- _Extracted text_:

By Dean Blachford, Tax Litigation Lawyer and Robert Barnes, Law Student

Thousands of Canadians invest in Offshore Investment Fund Property (OIFP) every year. There are many legitimate reasons why Canadian individuals and corporations may want to invest offshore. Higher ROI, added security, and diversification are just some of the most common reasons. There is nothing wrong with such investments.

Where the potential trouble lurks, however, is when the Canada Revenue Agency (“CRA” or “Agency”) suspects that the taxpayers are investing offshore to avoid paying taxes. In such cases, the CRA will try to apply the stringent OIFP rules to severally penalize taxpayers for their offshore investment.

Fortunately, there are ways for taxpayers to fight back and defend themselves against CRA’s false accusations of tax avoidance.

What are the OIFP rules?

The OIFP rules are found in section 94.1 of the Income Tax Act ( “ITA”). They are anti-avoidance rules designed to deter Canadian investors from investing in low tax or no tax jurisdictions in order to reduce or defer their Canadian tax liabilities.

The CRA will apply the OIFP rules if it believes that 3 criteria have been met:

    1. The taxpayer acquired an interest in offshore property, specifically in an independent foreign entity.
    2. The investment in question can be reasonably considered to principally derive its value, directly or indirectly, from certain “portfolio investment” (i.e. passive investments for financial gain only, such as investments in securities, with no effective control of the invested entity).
    3. That one of the taxpayer’s main reasons for investing in the offshore property is tax avoidance or deferral of tax, such that the taxpayer pays significantly less tax than would have been paid if the investment was in Canada.

If the rules apply, the offshore investment is subject to a “deemed income accrual,” and the taxpayer must pay tax on the product of the cost of the offshore investment multiplied by a prescribed interest rate, currently around 3%. For example, an offshore investment property that costs $500,000 has a “deemed income accrual” of $15,000 ($500,000 x 3%). So if the OFIP rules apply, the taxpayer at the highest marginal rate will have to pay approximately $7,500 in tax on that offshore investment property.

What does the dispute with CRA come down to?

The dispute over whether the OIFP rules apply ultimately comes down to motive: Is one of the main reasons for a taxpayer investing in an offshore property to realize a tax benefit?

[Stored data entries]
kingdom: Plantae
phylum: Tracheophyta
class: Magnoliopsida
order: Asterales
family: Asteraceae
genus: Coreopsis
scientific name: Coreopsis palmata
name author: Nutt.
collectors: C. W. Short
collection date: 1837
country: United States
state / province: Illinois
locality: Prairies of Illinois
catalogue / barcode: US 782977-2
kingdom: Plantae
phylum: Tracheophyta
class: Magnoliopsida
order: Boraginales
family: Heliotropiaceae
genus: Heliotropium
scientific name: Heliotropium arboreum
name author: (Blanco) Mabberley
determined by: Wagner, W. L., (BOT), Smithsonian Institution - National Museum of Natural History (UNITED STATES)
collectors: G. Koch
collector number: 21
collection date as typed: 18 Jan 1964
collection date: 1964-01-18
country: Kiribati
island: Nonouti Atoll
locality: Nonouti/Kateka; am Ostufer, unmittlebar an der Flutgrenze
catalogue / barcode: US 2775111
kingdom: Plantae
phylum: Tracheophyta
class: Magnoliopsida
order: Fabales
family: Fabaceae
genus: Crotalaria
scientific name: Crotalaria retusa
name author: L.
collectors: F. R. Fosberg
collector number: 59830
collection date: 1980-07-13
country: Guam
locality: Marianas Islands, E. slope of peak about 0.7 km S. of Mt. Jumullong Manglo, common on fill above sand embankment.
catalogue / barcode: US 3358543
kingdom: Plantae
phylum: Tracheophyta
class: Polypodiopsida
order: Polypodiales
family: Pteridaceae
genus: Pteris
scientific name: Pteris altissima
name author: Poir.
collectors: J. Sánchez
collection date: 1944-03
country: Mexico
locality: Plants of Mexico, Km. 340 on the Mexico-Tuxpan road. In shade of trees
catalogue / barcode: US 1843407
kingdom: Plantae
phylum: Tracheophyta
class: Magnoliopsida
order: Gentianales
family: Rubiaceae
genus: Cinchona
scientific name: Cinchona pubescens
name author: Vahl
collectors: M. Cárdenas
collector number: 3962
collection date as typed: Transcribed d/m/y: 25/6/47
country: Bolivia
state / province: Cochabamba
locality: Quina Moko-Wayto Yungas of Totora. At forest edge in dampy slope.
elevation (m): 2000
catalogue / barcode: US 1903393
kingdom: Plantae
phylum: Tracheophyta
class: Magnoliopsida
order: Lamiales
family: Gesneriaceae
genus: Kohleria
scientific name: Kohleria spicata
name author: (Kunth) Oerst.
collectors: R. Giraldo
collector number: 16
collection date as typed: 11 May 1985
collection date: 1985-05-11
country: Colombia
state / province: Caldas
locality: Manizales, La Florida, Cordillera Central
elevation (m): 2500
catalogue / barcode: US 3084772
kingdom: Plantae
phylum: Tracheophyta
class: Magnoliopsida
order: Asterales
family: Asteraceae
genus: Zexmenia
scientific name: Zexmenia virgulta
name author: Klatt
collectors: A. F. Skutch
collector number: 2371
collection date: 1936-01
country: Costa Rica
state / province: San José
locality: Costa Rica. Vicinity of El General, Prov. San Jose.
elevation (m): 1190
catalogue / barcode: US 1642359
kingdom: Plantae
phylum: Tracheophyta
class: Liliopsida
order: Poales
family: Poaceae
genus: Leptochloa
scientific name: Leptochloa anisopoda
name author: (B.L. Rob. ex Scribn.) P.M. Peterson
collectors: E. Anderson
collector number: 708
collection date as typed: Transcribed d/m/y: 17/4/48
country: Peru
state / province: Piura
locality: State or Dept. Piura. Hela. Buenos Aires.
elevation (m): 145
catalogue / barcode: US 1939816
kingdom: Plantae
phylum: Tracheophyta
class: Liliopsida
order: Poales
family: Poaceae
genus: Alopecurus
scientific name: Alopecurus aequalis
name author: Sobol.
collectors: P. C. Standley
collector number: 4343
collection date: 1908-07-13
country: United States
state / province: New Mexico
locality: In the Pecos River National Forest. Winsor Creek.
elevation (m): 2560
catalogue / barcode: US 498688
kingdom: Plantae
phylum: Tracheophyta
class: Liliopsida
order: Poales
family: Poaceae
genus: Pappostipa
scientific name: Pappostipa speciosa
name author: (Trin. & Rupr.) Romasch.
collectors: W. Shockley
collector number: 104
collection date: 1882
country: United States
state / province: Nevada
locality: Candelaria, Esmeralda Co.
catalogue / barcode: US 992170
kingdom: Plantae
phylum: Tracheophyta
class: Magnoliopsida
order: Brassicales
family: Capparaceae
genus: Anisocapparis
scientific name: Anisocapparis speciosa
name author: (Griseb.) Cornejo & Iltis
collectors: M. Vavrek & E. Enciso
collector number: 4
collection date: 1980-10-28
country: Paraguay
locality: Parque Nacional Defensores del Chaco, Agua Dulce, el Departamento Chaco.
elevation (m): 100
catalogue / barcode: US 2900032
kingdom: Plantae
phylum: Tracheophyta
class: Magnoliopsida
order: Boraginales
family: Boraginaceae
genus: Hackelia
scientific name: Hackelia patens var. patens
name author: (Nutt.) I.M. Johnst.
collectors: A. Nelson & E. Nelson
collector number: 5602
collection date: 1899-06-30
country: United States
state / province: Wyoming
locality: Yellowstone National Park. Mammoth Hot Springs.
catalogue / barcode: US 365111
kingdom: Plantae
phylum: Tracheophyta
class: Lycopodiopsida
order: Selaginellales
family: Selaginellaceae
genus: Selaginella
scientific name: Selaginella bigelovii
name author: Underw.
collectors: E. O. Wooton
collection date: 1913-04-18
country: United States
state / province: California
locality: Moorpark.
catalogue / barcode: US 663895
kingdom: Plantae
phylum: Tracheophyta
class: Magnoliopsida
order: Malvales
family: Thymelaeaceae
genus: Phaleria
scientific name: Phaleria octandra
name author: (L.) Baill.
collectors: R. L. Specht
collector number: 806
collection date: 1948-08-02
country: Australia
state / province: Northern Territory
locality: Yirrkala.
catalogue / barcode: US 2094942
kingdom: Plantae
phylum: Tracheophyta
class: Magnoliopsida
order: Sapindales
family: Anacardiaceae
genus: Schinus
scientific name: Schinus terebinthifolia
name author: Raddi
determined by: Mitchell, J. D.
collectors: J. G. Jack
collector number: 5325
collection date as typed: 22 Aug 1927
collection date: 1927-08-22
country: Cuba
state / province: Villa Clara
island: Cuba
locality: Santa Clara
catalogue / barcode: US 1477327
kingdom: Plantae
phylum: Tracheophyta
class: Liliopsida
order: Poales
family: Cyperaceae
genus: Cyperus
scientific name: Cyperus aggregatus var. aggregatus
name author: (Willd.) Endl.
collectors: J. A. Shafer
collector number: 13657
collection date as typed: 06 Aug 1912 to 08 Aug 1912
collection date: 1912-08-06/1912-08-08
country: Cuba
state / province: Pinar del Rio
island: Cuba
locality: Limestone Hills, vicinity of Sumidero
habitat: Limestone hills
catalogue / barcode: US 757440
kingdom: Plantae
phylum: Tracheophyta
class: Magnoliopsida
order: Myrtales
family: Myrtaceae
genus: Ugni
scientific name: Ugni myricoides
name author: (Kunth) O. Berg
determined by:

- _Set of tasks_:
a) Recast the paragraph of the article on the OIFP rules that begins "The OIFP rules are found" as a short list, keeping its main facts.
b) Pick up the article on the OIFP rules after its final sentence and carry it forward.
These rows have no connection to the article on the OIFP rules.

- _Per-task outputs_:
a)
- Location: section 94.1 of the Income Tax Act (ITA)
- Type: anti-avoidance rules
- Purpose: to deter Canadian investors from investing in low-tax or no-tax jurisdictions to reduce or defer their Canadian tax liabilities

b)
What can you do if CRA is questioning your motives?

The test for applying the OIFP rules is weighted in favor of the CRA. All the Agency has to do in order to apply the rules is assert that one out of potentially many of your “main reasons” for investing in the offshore property is to reduce your tax liability. The burden then falls on you to demonstrate that this wasn’t one of the main reasons for your offshore investment. In other words, you have to prove you are innocent.

Despite this high burden, taxpayers can nevertheless successfully rebut CRA’s presumption of tax avoidance.

In R v Gerbro Holdings Company,[1] for example, the corporate taxpayer was able to demonstrate that tax avoidance was not one of its main reasons for investing in an offshore property. The corporation was able to support this position by providing years’ worth of evidence, which included board meeting minutes and investment guidelines. In the end, the taxpayer was able to successfully argue that it did not owe CRA any additional taxes in relation to its Offshore Investment Fund Property.

Conclusion

Gerbro Holdings is a testament to taxpayers being able to successfully rebut CRA’s unfair assumptions about their investment motives. While the OIFP regime is complex, it is often applied in an overly broad manner by CRA, and results in innocent investors being caught up in a net which is designed to capture tax avoidance and evasion.

If you have Offshore Investment Fund Properties and have been adversely assessed or re-assessed by CRA, please contact Dean Blachford at Hazlo Law – Business Lawyers to discuss your options.

[1] 2018 FCA 197.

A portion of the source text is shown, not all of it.